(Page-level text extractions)

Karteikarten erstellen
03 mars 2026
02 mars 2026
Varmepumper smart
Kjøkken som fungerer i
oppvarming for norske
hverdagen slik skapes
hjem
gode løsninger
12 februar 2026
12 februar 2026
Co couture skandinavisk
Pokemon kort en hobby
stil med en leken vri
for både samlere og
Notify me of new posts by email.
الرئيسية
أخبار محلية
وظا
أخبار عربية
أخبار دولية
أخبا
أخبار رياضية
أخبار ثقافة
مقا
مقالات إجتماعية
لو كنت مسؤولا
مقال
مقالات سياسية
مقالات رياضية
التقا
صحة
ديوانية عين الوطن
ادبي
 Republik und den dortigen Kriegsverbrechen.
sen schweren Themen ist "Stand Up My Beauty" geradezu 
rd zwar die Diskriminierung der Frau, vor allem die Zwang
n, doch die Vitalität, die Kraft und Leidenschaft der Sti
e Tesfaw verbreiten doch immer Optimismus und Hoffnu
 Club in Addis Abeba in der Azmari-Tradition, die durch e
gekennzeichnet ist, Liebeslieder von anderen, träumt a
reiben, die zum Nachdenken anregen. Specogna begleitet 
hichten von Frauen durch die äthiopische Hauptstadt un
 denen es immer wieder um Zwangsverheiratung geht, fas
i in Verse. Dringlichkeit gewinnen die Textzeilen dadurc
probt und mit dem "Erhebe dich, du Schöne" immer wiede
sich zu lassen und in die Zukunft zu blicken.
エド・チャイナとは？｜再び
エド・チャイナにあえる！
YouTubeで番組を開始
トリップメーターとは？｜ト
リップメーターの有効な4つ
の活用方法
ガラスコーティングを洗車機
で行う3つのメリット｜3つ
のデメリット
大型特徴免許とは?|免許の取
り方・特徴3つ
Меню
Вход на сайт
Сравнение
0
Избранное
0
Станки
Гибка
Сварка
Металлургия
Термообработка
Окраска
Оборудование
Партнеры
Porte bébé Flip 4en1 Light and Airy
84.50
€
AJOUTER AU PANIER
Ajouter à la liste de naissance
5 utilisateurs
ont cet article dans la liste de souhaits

» JOB ITEM:
Starting from the records above, filter out all lines except those containing the word "مقالات".

» RESPONSE:
مقالات إجتماعية
مقالات سياسية
مقالات رياضية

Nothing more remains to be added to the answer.